**INFORMATION SUPPLIED**
....................
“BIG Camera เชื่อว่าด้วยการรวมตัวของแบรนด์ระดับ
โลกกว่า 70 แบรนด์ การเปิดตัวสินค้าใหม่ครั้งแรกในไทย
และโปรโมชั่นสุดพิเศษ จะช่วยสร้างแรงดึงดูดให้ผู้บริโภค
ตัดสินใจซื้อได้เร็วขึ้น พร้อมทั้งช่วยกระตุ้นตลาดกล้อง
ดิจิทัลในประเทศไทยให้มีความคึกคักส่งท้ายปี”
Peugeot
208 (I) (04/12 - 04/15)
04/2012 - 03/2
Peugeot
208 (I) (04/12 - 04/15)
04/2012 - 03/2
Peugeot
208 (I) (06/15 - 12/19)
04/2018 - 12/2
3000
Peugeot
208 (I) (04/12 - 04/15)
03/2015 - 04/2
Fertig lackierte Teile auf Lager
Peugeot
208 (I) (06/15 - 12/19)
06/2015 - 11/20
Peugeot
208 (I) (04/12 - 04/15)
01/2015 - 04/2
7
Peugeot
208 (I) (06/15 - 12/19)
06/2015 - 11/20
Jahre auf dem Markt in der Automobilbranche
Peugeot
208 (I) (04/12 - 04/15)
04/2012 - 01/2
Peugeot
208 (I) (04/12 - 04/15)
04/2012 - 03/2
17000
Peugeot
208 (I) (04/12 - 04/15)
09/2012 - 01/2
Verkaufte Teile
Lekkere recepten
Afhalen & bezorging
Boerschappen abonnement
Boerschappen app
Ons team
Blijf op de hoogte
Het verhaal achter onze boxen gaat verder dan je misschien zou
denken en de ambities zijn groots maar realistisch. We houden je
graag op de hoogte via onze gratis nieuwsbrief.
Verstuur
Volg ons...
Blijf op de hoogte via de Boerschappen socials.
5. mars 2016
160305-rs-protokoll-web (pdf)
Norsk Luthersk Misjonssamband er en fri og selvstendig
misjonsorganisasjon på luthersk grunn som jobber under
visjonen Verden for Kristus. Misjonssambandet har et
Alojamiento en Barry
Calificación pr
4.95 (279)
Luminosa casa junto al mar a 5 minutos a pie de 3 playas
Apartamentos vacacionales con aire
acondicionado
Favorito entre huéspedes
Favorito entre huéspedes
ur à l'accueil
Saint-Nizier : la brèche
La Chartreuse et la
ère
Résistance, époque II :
....................
**TASK OBJECTIVE**
Quote every row above word for word, keeping each line as it appears.

**EXERCISE SOLUTION**
“BIG Camera เชื่อว่าด้วยการรวมตัวของแบรนด์ระดับ
โลกกว่า 70 แบรนด์ การเปิดตัวสินค้าใหม่ครั้งแรกในไทย
และโปรโมชั่นสุดพิเศษ จะช่วยสร้างแรงดึงดูดให้ผู้บริโภค
ตัดสินใจซื้อได้เร็วขึ้น พร้อมทั้งช่วยกระตุ้นตลาดกล้อง
ดิจิทัลในประเทศไทยให้มีความคึกคักส่งท้ายปี”
Peugeot
208 (I) (04/12 - 04/15)
04/2012 - 03/2
Peugeot
208 (I) (04/12 - 04/15)
04/2012 - 03/2
Peugeot
208 (I) (06/15 - 12/19)
04/2018 - 12/2
3000
Peugeot
208 (I) (04/12 - 04/15)
03/2015 - 04/2
Fertig lackierte Teile auf Lager
Peugeot
208 (I) (06/15 - 12/19)
06/2015 - 11/20
Peugeot
208 (I) (04/12 - 04/15)
01/2015 - 04/2
7
Peugeot
208 (I) (06/15 - 12/19)
06/2015 - 11/20
Jahre auf dem Markt in der Automobilbranche
Peugeot
208 (I) (04/12 - 04/15)
04/2012 - 01/2
Peugeot
208 (I) (04/12 - 04/15)
04/2012 - 03/2
17000
Peugeot
208 (I) (04/12 - 04/15)
09/2012 - 01/2
Verkaufte Teile
Lekkere recepten
Afhalen & bezorging
Boerschappen abonnement
Boerschappen app
Ons team
Blijf op de hoogte
Het verhaal achter onze boxen gaat verder dan je misschien zou
denken en de ambities zijn groots maar realistisch. We houden je
graag op de hoogte via onze gratis nieuwsbrief.
Verstuur
Volg ons...
Blijf op de hoogte via de Boerschappen socials.
5. mars 2016
160305-rs-protokoll-web (pdf)
Norsk Luthersk Misjonssamband er en fri og selvstendig
misjonsorganisasjon på luthersk grunn som jobber under
visjonen Verden for Kristus. Misjonssambandet har et
Alojamiento en Barry
Calificación pr
4.95 (279)
Luminosa casa junto al mar a 5 minutos a pie de 3 playas
Apartamentos vacacionales con aire
acondicionado
Favorito entre huéspedes
Favorito entre huéspedes
ur à l'accueil
Saint-Nizier : la brèche
La Chartreuse et la
ère
Résistance, époque II :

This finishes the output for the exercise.